>> BEGIN PAGE EXCERPT

Sex and Christ Crucified
You are not your own; you were bought at a price. You are not a free independent agent who is above God’s law, and God cares profoundly about what you do with your body. As a way to plant this in your soul, start your day with this summary, remember it, speak about it, and list a few ways that it could change your day: “This is the good life. It can only be found in Jesus. It is not found in splitting my allegiances between Jesus and an unconsecrated relationship (to use tabernacle language).
In our culture, sexual relationships are where Scripture seems most contrary to the majority opinion, and the majority opinion affects us more than we realize.
Cohabitation is an example. In my own lifetime, it has gone from shameful, to frowned upon, to “better than the alternatives,” to accepted, to a necessary phase of every relationship that is to be celebrated. Marriage, after all, did not seem to help many of our parents stay together.
As a way to revisit the subject, consider the apostle Paul’s thick and fresh pastoral arguments in chapter six of his first letter to the Corinthians. His purpose is important. He wants to show the connection between Scripture’s words about sexuality and “Christ and him crucified” (1 Cor 2:2). I have included the passage below, but since it presents some lesser-used reasoning, I will also paraphrase it, which I have found to be a useful practice with difficult passages. Paul, I hope, would approve.
Here is the original.

>> END PAGE EXCERPT
>> BEGIN SUPPLIED MATERIAL

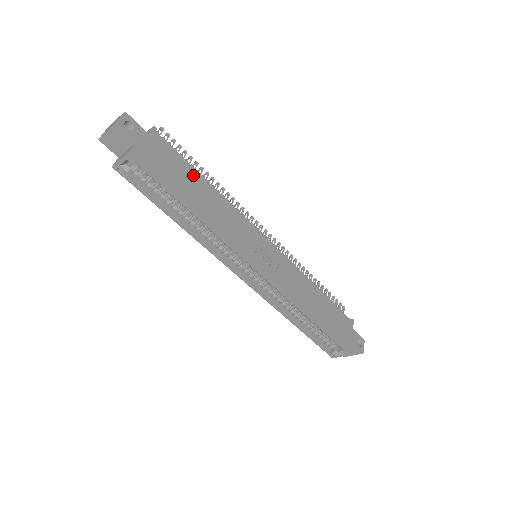
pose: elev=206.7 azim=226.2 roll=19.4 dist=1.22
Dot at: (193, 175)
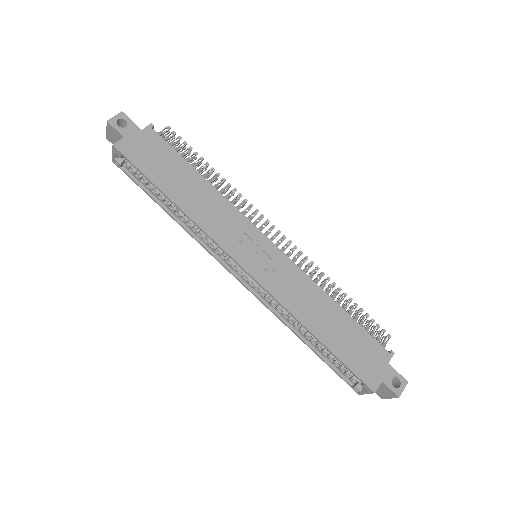
Dot at: (184, 168)
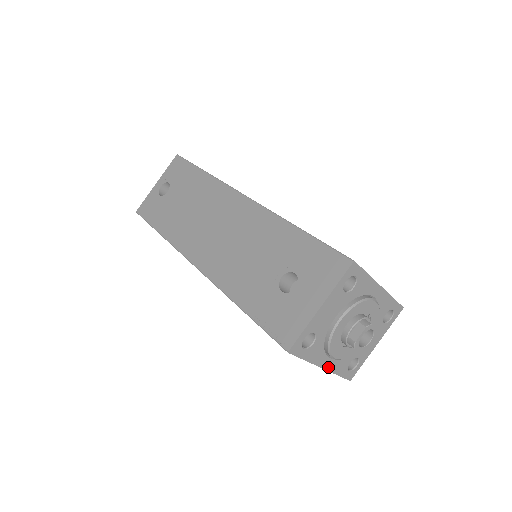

>> END SUPPLIED MATERIAL

_PROBLEM TO SOLVE_: Reproduce, word for word, the whole text on sex and Christ crucified that appears above the data.

_RESULT OF THIS TASK_:
Sex and Christ Crucified
You are not your own; you were bought at a price. You are not a free independent agent who is above God’s law, and God cares profoundly about what you do with your body. As a way to plant this in your soul, start your day with this summary, remember it, speak about it, and list a few ways that it could change your day: “This is the good life. It can only be found in Jesus. It is not found in splitting my allegiances between Jesus and an unconsecrated relationship (to use tabernacle language).
In our culture, sexual relationships are where Scripture seems most contrary to the majority opinion, and the majority opinion affects us more than we realize.
Cohabitation is an example. In my own lifetime, it has gone from shameful, to frowned upon, to “better than the alternatives,” to accepted, to a necessary phase of every relationship that is to be celebrated. Marriage, after all, did not seem to help many of our parents stay together.
As a way to revisit the subject, consider the apostle Paul’s thick and fresh pastoral arguments in chapter six of his first letter to the Corinthians. His purpose is important. He wants to show the connection between Scripture’s words about sexuality and “Christ and him crucified” (1 Cor 2:2). I have included the passage below, but since it presents some lesser-used reasoning, I will also paraphrase it, which I have found to be a useful practice with difficult passages. Paul, I hope, would approve.
Here is the original.